Laugh until the marketing shills have to change their tack. Laugh until all billboards are just polite requests. “Please investigate our new product online if you have a moment. We’re really quite proud of it. Thank you ever so much.”
We didn’t have a TV for most of my childhood, and it’s scary to look back and notice its efficiency, before and after. Its introduction brought neediness; I found my young self distressed that I did not have all the toys and clothes I wanted. After I learned what an Eddie Bauer edition car was (precisely what we didn’t have—tinted power windows, premium sound system, leather everywhere), I used to play a game in my head: each time I saw a car I fancied, I’d say/think “I want that in Eddie Bauer.” Eventually it was just shortened to “That,” and, although inaudible, it didn’t count unless I formed the word with my mouth. I spent a few years touching my tongue to the back of my front teeth, quietly coveting a dozen or dozens of cars each day. “That. That. That. That. That. That. That. That.”

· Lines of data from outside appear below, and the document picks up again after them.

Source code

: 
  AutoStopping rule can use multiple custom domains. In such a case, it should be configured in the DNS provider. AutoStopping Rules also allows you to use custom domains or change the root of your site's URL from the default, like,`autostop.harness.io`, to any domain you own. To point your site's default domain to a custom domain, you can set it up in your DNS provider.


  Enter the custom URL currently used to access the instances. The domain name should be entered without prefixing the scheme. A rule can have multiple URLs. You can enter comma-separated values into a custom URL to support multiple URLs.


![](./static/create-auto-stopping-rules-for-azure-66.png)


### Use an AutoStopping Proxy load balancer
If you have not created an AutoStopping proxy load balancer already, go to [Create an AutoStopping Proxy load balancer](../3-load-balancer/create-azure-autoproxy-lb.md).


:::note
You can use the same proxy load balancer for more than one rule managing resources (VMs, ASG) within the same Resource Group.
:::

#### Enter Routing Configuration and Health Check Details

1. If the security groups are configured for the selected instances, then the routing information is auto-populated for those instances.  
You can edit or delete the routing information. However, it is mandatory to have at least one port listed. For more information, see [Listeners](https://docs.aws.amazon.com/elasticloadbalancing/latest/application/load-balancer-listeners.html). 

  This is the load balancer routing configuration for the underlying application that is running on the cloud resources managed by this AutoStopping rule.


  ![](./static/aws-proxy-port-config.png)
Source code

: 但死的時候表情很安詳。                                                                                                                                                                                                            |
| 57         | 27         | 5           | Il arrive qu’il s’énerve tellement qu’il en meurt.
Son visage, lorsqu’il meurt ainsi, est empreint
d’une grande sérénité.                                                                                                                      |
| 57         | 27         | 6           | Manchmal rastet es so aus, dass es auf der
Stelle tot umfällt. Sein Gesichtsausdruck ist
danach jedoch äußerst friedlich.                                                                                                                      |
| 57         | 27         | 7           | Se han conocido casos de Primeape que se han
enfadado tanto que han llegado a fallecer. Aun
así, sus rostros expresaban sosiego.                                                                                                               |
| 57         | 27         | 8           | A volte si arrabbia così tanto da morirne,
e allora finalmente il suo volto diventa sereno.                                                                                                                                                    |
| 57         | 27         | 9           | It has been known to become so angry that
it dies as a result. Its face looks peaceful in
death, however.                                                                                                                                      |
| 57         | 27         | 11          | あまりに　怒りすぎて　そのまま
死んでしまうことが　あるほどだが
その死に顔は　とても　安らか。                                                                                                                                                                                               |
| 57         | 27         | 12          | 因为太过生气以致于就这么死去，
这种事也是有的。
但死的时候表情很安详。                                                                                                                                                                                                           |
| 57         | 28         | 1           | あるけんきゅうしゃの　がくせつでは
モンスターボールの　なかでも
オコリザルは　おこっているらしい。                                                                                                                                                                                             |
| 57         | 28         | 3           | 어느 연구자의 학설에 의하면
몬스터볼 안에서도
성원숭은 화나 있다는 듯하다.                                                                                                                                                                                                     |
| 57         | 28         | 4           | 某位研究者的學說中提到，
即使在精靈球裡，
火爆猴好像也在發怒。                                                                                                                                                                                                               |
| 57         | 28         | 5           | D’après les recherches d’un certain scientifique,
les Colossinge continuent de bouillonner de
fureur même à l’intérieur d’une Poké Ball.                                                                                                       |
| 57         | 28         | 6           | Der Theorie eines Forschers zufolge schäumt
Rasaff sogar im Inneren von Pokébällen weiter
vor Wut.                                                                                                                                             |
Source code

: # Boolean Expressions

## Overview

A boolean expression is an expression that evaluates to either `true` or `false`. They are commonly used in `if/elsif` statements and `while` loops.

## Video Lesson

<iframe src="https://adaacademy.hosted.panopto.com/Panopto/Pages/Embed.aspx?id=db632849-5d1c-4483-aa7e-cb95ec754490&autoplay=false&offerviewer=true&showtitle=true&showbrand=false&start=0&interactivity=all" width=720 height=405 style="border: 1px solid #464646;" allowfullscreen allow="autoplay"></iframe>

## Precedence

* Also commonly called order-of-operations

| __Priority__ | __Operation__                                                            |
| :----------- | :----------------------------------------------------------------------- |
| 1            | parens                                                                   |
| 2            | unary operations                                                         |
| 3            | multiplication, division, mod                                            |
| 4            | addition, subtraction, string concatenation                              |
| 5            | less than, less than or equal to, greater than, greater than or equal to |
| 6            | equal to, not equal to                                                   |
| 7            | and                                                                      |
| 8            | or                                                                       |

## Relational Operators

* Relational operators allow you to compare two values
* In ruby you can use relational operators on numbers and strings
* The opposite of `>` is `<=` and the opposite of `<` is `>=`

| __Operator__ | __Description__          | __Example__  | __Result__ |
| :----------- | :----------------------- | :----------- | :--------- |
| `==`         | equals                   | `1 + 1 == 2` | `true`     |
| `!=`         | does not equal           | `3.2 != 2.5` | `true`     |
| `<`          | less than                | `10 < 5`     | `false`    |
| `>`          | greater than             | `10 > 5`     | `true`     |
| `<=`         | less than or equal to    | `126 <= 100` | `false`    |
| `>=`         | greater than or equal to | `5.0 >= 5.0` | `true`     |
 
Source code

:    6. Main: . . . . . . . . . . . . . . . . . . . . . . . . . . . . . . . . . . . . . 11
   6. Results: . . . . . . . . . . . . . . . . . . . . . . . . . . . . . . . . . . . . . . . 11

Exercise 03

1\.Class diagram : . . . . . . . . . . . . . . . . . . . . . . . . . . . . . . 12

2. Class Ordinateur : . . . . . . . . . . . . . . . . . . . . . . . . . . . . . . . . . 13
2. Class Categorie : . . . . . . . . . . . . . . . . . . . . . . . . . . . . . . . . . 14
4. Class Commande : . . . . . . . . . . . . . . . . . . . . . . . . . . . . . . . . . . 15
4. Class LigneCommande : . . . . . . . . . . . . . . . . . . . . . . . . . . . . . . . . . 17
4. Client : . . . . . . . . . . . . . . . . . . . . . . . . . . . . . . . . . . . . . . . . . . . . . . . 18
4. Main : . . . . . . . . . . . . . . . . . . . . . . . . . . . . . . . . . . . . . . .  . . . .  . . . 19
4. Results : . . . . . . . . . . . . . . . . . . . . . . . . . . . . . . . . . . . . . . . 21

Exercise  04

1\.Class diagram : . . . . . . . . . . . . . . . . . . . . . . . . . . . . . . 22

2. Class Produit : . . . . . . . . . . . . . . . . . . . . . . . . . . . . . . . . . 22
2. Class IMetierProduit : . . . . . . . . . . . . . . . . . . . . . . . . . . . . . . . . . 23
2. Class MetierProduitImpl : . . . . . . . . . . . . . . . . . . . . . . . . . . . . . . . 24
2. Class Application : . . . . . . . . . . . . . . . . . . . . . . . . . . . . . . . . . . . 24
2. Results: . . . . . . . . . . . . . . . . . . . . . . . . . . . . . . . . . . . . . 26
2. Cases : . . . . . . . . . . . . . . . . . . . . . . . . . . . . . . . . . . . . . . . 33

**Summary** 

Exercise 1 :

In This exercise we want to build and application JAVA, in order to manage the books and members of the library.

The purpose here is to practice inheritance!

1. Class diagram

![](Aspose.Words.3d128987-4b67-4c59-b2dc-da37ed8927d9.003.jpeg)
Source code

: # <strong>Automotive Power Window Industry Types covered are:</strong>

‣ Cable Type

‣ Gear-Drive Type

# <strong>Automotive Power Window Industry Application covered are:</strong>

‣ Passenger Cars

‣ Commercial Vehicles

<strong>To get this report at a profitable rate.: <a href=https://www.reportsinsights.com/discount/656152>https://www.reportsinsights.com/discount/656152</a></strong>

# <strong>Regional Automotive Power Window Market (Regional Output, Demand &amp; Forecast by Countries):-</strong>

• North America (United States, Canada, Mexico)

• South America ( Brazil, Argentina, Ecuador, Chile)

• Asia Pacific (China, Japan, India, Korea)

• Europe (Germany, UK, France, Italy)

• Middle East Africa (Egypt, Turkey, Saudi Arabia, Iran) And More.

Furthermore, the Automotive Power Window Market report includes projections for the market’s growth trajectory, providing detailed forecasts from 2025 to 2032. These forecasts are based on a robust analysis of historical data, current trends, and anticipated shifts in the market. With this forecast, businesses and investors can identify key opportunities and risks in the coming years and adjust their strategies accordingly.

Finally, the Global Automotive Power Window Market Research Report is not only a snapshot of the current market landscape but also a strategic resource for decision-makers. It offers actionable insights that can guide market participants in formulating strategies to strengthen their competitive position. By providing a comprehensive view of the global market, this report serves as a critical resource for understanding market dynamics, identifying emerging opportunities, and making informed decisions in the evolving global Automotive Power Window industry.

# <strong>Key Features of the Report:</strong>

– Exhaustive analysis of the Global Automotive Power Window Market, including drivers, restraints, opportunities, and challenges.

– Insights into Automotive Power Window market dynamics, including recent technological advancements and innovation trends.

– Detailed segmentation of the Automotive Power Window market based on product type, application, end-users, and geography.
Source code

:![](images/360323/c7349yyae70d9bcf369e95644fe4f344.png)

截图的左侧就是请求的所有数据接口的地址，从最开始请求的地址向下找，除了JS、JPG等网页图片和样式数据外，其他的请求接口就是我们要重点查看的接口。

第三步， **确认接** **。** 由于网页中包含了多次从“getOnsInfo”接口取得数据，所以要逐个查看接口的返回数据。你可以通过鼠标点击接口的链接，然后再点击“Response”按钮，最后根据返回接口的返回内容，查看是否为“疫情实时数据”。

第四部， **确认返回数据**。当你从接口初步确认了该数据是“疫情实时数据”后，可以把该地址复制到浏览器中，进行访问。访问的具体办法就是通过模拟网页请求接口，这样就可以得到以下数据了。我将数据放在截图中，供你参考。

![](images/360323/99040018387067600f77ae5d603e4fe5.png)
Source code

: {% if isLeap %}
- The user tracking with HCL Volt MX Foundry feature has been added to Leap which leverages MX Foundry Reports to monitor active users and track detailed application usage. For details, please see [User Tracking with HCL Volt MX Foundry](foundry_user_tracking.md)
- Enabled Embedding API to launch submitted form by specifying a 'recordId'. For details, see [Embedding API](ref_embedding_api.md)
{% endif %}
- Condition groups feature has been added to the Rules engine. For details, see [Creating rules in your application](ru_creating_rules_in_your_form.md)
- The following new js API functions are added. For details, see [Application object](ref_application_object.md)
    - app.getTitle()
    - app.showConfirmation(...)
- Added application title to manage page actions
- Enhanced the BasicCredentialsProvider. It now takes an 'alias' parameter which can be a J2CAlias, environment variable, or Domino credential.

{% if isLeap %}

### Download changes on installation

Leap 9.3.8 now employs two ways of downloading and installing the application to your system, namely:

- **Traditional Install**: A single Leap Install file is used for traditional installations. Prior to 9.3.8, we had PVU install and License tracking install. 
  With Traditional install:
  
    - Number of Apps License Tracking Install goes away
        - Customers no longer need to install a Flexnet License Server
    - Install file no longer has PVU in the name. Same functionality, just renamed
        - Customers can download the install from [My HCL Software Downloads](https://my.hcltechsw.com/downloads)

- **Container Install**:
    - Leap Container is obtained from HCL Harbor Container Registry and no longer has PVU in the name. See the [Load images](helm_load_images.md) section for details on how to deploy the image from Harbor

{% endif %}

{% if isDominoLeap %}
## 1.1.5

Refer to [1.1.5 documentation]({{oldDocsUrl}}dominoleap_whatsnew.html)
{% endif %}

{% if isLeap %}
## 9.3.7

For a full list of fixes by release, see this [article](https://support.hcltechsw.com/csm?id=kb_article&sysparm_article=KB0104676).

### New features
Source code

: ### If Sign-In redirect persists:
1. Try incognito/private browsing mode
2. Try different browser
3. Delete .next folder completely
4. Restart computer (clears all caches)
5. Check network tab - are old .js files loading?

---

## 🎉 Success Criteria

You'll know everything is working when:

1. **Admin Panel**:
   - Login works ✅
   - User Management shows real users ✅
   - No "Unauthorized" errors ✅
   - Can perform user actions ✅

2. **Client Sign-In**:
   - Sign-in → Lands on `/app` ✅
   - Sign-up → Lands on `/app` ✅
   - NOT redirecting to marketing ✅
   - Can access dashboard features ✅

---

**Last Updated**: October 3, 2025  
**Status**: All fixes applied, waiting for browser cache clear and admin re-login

A young boy consciously cataloging all the things he’d never have—how depressing.
But it was precisely the desired outcome.
Now days I can’t watch television for more than a couple minutes without becoming apoplectic. Hernia-inducing levels of rage. “How dare they insult our intelligence like that? Cleansing micro-beads? Really!?” and on and on.
So I try to laugh instead. I laugh to drive away the knowledge that marketing ‘wisdom’ still works on a great many people. I laugh in hopes of looking like less of a cynic. I laugh to try and broadcast the insanity of it all.